Du musst mir nichts anbieten, sagt der Dramatiker. Aber es ist mein Gefühl, fährt er fort, dass Verarbeitung auch bedeutet, zumindest für sich selbst eine Antwort auf die Frage nach dem Warum zu finden. Vielleicht auch nur eine vorläufige. Und mich würde interessieren, ob es so einen Prozess bei dir gegeben hat.S. 91/92

Jedes Kapitel ist in zwei Teile gegliedert: Der erste Teil beginnt mit dem Aufenthalt in Bamberg, wo der Erzähler eine Schüleraufführung des Theaterstücks ansehen und den Dramatiker persönlich treffen will. Der zweite Teil springt ein halbes Jahr in die Vergangenheit und beginnt mit dem Anruf des Dramatikers und den Gedanken und Erinnerungen, die dessen Interesse im Erzähler auslöst. Am Ende des Buches wird man die Zeitschienen miteinander vereinen können – die Erinnerungen an die Kindheit, die Versuche, ein eigenes Buch über den Erfurter Amoklauf zu schreiben, die Recherche dafür, das Erleben des Theaterstücks. Während des Lesens fließt dies ohne Verständnisschwierigkeiten nebeneinander her, ebenso wie sich Erzähler und Autor immer mehr überdecken.

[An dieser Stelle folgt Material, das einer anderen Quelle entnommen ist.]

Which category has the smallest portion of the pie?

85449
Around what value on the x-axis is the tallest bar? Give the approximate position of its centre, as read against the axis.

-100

Vieles erfährt man über den Amoklauf, der Versuchung, immer wieder selbst zu recherchieren, um zu wissen, ob etwas Fakt oder Fiktion ist, erliegen wohl die meisten Leser:innen. Letztendlich ist „Die Ausweichschule“ aber kein Buch über den Amoklauf, sondern über das Schreiben an sich. Der Erzähler schreibt über ähnliche Bücher beispielsweise von Emmanuel Carrère, beschäftigt sich mit den Büchern und Reporten, die kurz nach dem Amoklauf entstanden, und fragt sich, ob es einen Grund dafür gibt, eine Katastrophe in Kunst zu verwandeln. Letztendlich hat Kaleb Erdmann ein Buch darüber geschrieben, wie jemand kein Buch über den Amoklauf schreibt und veröffentlicht.

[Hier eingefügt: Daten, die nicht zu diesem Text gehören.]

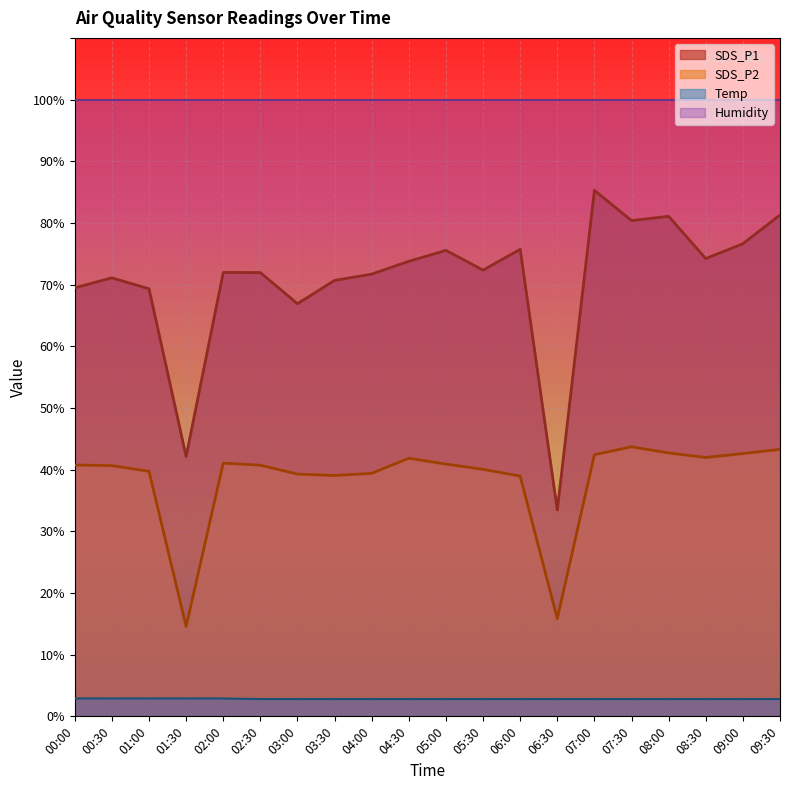

How many interior local valleys does the SDS_P1 series have?

6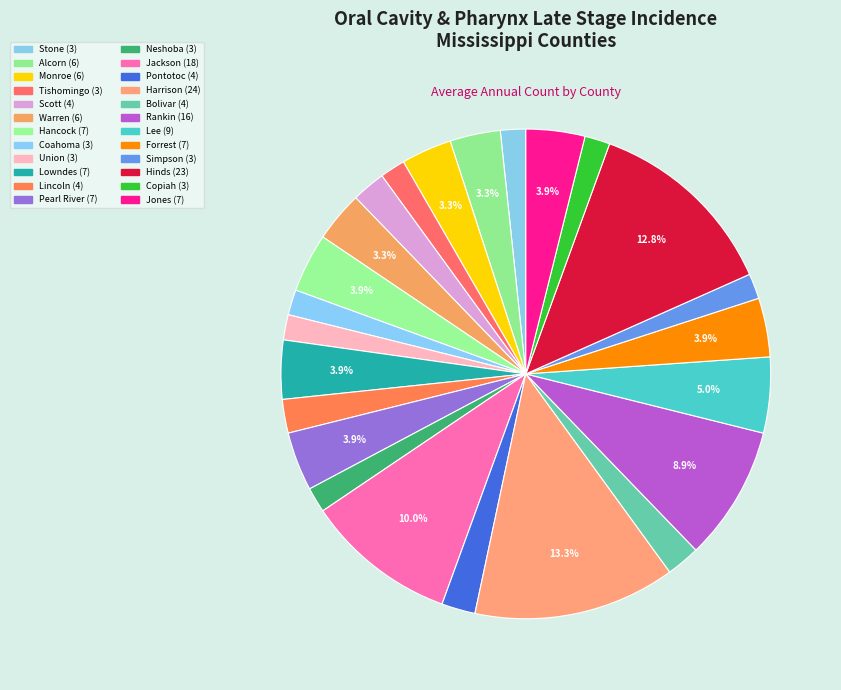

Count the number of slices in the pie.

24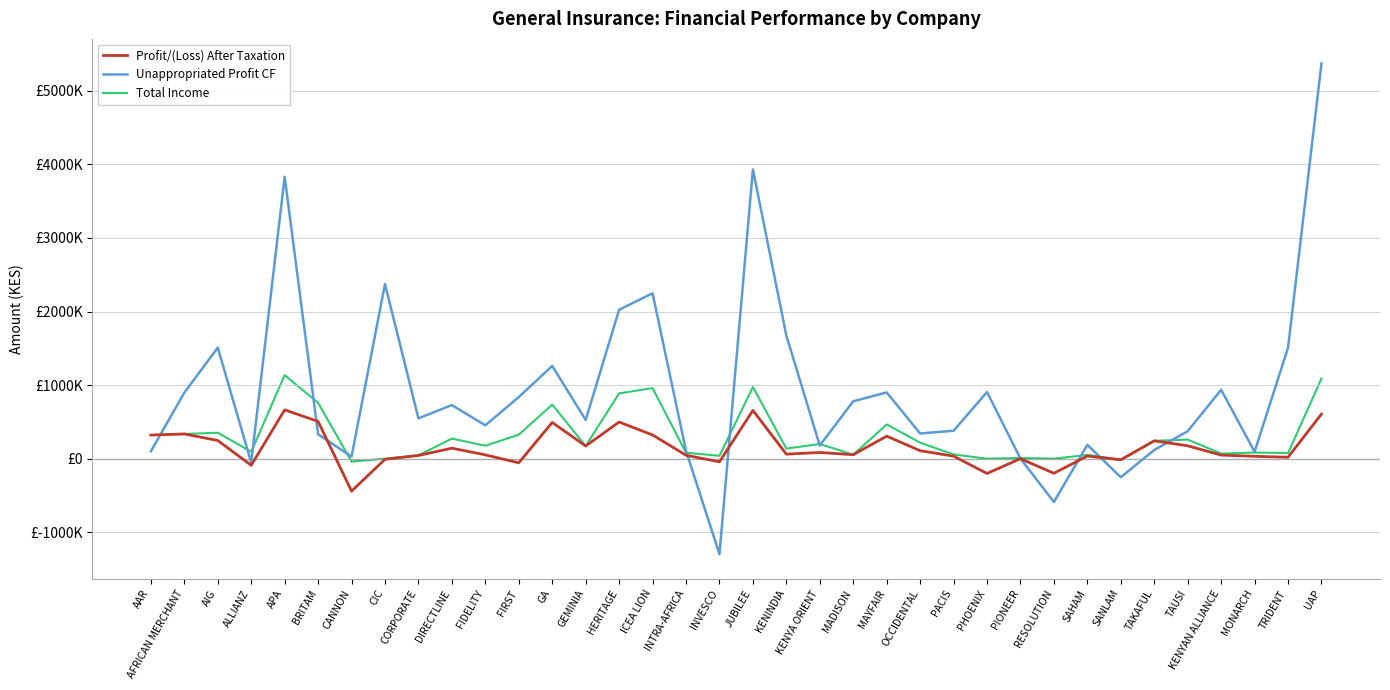

True or false: Profit/(Loss) After Taxation has more than 1 interior local peaks.

True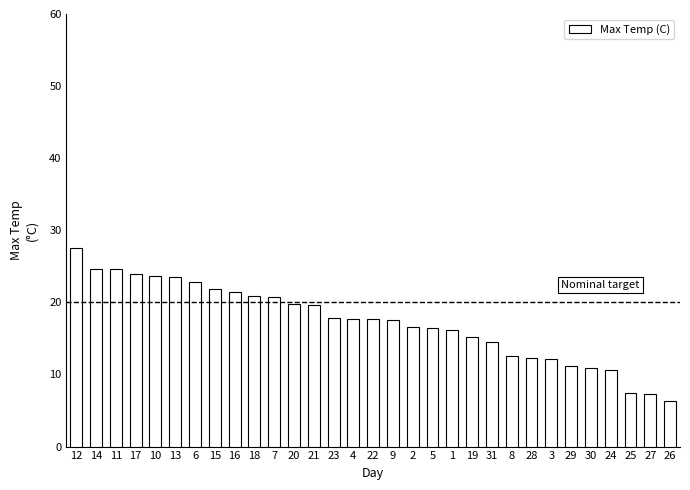

Does the chart contain stacked bars?

No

Ich bin mir nicht sicher, ob man unbedingt zwanzig Jahre später ein Buch über den Erfurter Amoklauf schreiben muss, Wunden aufreißen, einen Topf umrühren, den man vielleicht ganz in Ruhe lassen sollte. Welchen plausiblen Grund es dafür geben könnte. Was ich weiß, ist, dass meine Gliedmaßen heute, in den Zwanzigerjahren des einundzwanzigsten Jahrhunderts, taub werden, wenn ich Erfurt zu nahe komme, und meine Luftröhre sich verschließt.S. 120

Ein weiteres zentrales Thema sind die Erinnerungen, die sich im Laufe des Lebens ändern können, bis man selbst nicht mehr exakt weiß, wie man etwas erlebt hat. Der Erzähler traut sich irgendwann selbst nicht mehr so ganz, und auch die Lesenden können sich nicht darauf verlassen, dass der Erzähler sich objektiv reflektiert und objektiv wahrnimmt. Das macht „Die Ausweichschule“ zu einem sehr intimen, intensiven Buch, in dem man so nah dran an den Gedanken des Erzählers ist, dass man sich besser immer wieder an das Label „Roman“ auf dem Buchcover erinnert. Der Amoklauf selbst wird aber faktisch und ausgerichtet an den Berichten der Behörden vermittelt – hier ist kein „True Crime“-Podcast entstanden, den der Erzähler – und damit auch der Autor – definitiv nicht schreiben möchte.

Fazit:

„Die Ausweichschule“ von Kaleb Erdmann ist kein einfach zu beschreibendes Buch, den es bricht mühelos und beim Lesen fast unbemerkt Genre-Grenzen, ist inhaltlich keine leichte Kost und bringt dennoch an den richtigen Stellen Ironie und Witz ins Spiel. Schließlich erhält sein Erzähler bei einem gemeinsamen Essen von einem Verleger die durchaus lustige Absage für sein Buch, er solle doch mehr wie Joachim Meyerhoff schreiben: „Wenn Ihr Roman so eine Meyerhoff’sche Art hätte, dann wäre das auch interessant, […] es wäre nicht so steif.“ So authentisch, wie der Roman erzählt ist, so sehr zieht er die Leser:innen in einen Sog. Nach der letzten Seite bleibt gedanklich viel hängen – es gibt viel Diskussionsstoff für den Austausch mit anderen.